Like his peers, such as Bond writer Ian Fleming and future advertising guru David Ogilvy, he fed a stream of information in both directions. The input that the British managed to secure in the work of some of America's most influential journalists, in particular, seems to have been considerable.

How successful all this was remains a matter for debate. Much of Dahl's work seems to have been little more than gossip-gathering and his friends may have been less influential than they thought. There is continuing controversy about the real impact of the overall intelligence effort.

Not unnaturally, those involved, like Stephenson, have cultivated the belief that their influence was enormous but the hard evidence is a little thin and clouded by the practitioners' penchant for never telling a straight story. When the Germans were obviously heading for defeat the emphasis switched to trying to secure a British place in the American-dominated post-war world and that didn't seem to work too well.

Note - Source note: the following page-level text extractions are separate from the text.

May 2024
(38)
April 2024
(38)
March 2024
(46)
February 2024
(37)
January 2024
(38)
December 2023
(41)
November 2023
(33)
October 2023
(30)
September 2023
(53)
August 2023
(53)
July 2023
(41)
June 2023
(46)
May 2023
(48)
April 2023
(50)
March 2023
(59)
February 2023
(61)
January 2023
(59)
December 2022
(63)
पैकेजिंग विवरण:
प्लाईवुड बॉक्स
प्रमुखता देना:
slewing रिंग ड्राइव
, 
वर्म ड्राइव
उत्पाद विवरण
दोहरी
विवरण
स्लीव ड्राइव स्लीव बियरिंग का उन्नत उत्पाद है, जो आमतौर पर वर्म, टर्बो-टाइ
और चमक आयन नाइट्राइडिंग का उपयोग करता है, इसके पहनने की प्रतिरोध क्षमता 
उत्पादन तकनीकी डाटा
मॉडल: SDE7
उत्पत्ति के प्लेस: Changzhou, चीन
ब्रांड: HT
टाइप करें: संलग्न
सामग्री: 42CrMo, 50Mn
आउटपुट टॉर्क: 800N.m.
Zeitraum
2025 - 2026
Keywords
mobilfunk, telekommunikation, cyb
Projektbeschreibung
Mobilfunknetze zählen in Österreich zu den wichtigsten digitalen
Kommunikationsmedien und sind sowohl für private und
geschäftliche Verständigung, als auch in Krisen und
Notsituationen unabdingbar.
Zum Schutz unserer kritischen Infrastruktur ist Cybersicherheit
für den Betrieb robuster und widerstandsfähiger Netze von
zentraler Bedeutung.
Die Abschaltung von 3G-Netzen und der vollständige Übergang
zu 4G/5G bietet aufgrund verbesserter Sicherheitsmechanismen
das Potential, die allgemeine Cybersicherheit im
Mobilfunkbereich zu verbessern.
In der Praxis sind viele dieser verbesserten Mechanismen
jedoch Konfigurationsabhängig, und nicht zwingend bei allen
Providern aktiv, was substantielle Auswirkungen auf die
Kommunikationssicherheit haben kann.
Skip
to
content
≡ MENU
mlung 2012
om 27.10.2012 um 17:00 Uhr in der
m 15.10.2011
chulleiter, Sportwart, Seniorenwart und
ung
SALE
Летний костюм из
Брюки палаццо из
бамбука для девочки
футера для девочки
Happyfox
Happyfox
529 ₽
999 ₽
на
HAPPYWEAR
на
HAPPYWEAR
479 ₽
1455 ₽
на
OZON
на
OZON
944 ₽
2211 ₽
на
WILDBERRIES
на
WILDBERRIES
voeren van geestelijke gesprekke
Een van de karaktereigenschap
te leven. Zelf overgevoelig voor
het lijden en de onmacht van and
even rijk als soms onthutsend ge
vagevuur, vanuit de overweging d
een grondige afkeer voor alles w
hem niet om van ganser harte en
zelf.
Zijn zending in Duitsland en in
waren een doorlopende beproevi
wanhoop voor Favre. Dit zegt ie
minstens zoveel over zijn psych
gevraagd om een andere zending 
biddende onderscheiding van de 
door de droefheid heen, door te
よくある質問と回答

Dahl became involved in air travel talks that sound about as riveting as a GATT round. There's no doubt, however, that the British effort had an impact on the Americans' own development of intelligence gathering, inspiring both resentment that the Brits should be operating at all inside the United States and an appreciation of what influence-peddling might do. That legacy might still be with us. Conant delivers a convincing picture of those extraordinary times, stuffed with extraordinary characters, although her British references are a bit wobbly.

The inhabitants of Cardiff, for example, might be surprised to hear they come from a fishing village. But it is a more significant weakness of the book that Dahl himself is one of the less interesting and certainly less appealing characters. His mentor, Charlie Marsh, with his bizarre domestic life and his monstrous ego, emerges as a more fascinating figure. But he didn't write Charlie and the Chocolate Factory.

The Irregulars
By Jennet Conant (Simon and Schuster $34.99)

* John Gardner is an Auckland reviewer.